The danger of "splinter cultures" has always been that very exclusivity, the blinders of absolute certainty in adherents to a "Truth": relatively harmless in isolation, potentially deadly when given power. For all its failings the strongest advantage of democracy has been its tendency to limit such extremism...not as much as one might have wished, but enough that (despite some very close calls) humanity has survived. Largely as a backlash against the worldwide spiritual advances of the 1960s and following, humankind now faces quite breathtaking danger from a variety of crusaders: quite certain they're coming after us "for our own good"; quite willing to kill a lot of us in the process.
Personally, I don't find such crusades any of my business when they're only imposed on their fellow believers. That Pope Benedict XVI has launched a doctrinal jihad against the American Catholic Church**** was to be expected, and is in any case none of my affair, so long as it isn't making public policy for everybody else. But when such crusades -- complete with the persecution complex such folks so often have: "Your failure to agree with me is a form of persecution, which I must put down by force!" -- take place in the realm of public policy, I strongly believe we're all in trouble. Want some examples? Try the Republican Congress's attempt to pack the courts (wrong when FDR tried it, wrong today*****), or the current foreign policy team (most especially Rice and Bolton, neither of whom is fit to hold such office)...or even, from today's paper, CNN's favorite "legal analyst" Nancy Grace, whose unashamed crusade for "victim's rights" has won her viewers on Headline News.
For the record, Grace has been admonished three times for prosecutorial misconduct -- most recently by so conservative a source as Judge Pryor, the same Judge Pryor the Dems are unwilling to confirm to lifetime appellate court appointment (the Shrubster snuck him in temporarily already). "Prosecutorial misconduct" means three things here, at least: Grace concealed evidence that defendants before her might be innocent, concealed evidence that specific others might have committed the crime(s) in question, and used impermissible argument before a jury (usually this means misstating the nature of the evidence in a case, though I don't know the specifics here).
Why should John Bolton care about nuance, when he knows he's right? Why should Nancy Grace let anybody know a defendant might be innocent, when she knows she's right? Why should the fathers of Salem suffer a witch to live? Hath not the Bible said otherwise?
The fanatics among us, whether left or right, religious or scientific or whatever -- these self-centered utopians out to make the outside world look exactly like the pretty dreams in their heads -- will fail, as all such utopian schemes fail in a fractious and nuanced world. If we're lucky, we'll just have a few years of recurrent disaster (and massive crooked profiteering, since crooks hang from utopians like remora from sharks), and things will settle down again. How's our luck holding out? Stay tuned.
93 93/93 -- AJ
* The core novels are still the best, IMO: most especially (in story-order) Necromancer, Tactics of Mistake, Soldier, Ask Not and (the first one written) Dorsai!; though all the books and stories are worth reading.
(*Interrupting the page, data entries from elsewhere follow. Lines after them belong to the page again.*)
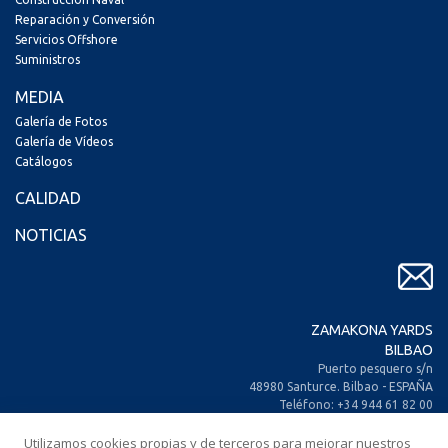
Reparación y Conversión
Servicios Offshore
Suministros
MEDIA
Galería de Fotos
Galería de Vídeos
Catálogos
CALIDAD
NOTICIAS
ZAMAKONA YARDS
BILBAO
Puerto pesquero s/n
48980 Santurce. Bilbao - ESPAÑA
Teléfono: +34 944 61 82 00
+34 944 93 70 30
Fax: +34 944 61 25 80
Utilizamos cookies propias y de terceros para mejorar nuestros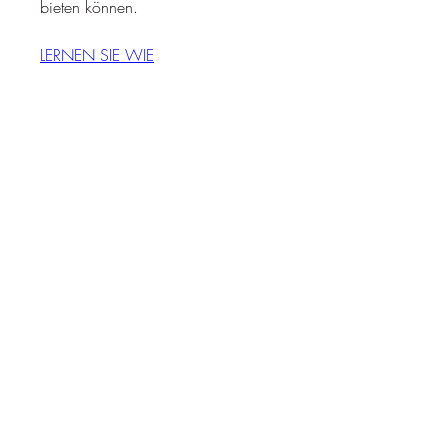
bieten können.
LERNEN SIE WIE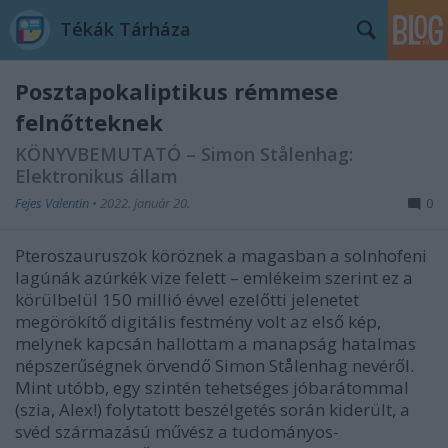
Tékák Tárháza
Posztapokaliptikus rémmese
felnőtteknek
KÖNYVBEMUTATÓ – Simon Stålenhag:
Elektronikus állam
Fejes Valentin
•
2022. január 20.
0
Pteroszauruszok köröznek a magasban a solnhofeni
lagúnák azúrkék vize felett – emlékeim szerint ez a
körülbelül 150 millió évvel ezelőtti jelenetet
megörökítő digitális festmény volt az első kép,
melynek kapcsán hallottam a manapság hatalmas
népszerűségnek örvendő Simon Stålenhag nevéről.
Mint utóbb, egy szintén tehetséges jóbarátommal
(szia, Alex!) folytatott beszélgetés során kiderült, a
svéd származású művész a tudományos-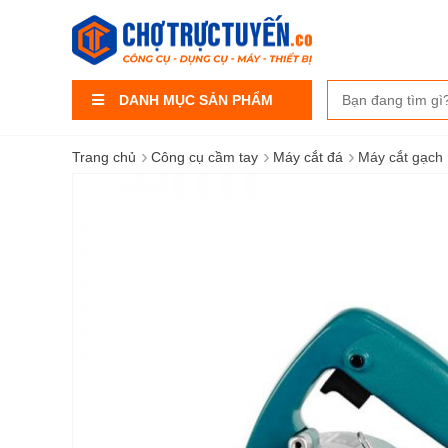
DANH MỤC SẢN PHẨM
›
›
›
Trang chủ
Công cụ cầm tay
Máy cắt đá
Máy cắt gạch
** His examples of "splinter cultures" include those focused on religious faith, the sciences, war, esoteric disciplines (and, I think, commerce? -- it's been twenty years).
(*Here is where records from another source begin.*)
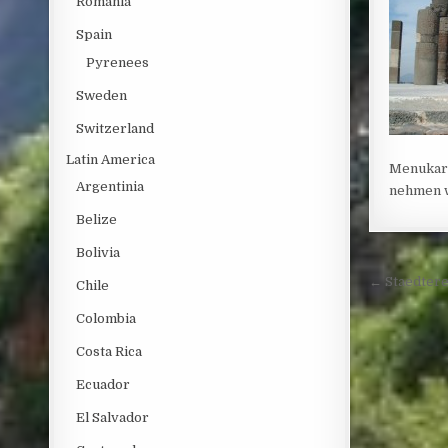
Romania
Spain
Pyrenees
Sweden
Switzerland
Latin America
Menukart
Argentinia
nehmen w
Belize
Bolivia
Post 
← Staedtere
Chile
Colombia
Costa Rica
Ecuador
El Salvador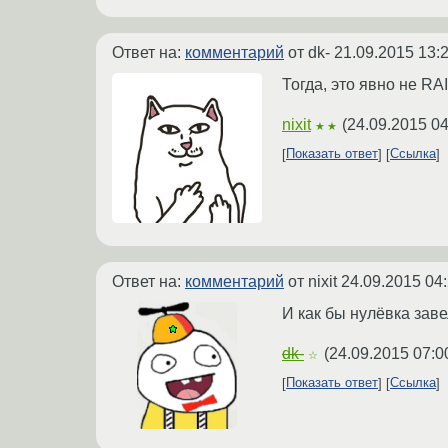
Ответ на:
комментарий
от dk-
21.09.2015 13:
Тогда, это явно не RA
nixit
(
24.09.2015 04
★★
Показать ответ
Ссылка
Ответ на:
комментарий
от nixit
24.09.2015 04
И как бы нулёвка заве
dk-
(
24.09.2015 07:0
☆
Показать ответ
Ссылка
*** And this one's completely tangential, but may boggle SF fans. I was just rereading the original Hitchhiker's Guide and recalled how (ca. 1981) the set-up for the guidebook itself struck me as cool and original, but implausible: I mean, a guidebook to everything submitted by anybody, and filled with fascinating misinformation?...only this time I smacked my head and thought: Wikipedia! Yipes!
**** The removal of the editor of the American Jesuit magazine for his years of allowing reasoned debate where the faithful could see it, and now the appointment of a hyperconservative American as the head of the inquisition, are presumed to be only the beginning.
***** Those arguing that the filibuster is "undemocratic" miss the point: the Senate's job has always been to restrain the populace, to rein in extremes. Ugly as that process has often been, it's also kept this country -- with such deep divisions that it already underwent one civil war -- intact for some 23 decades.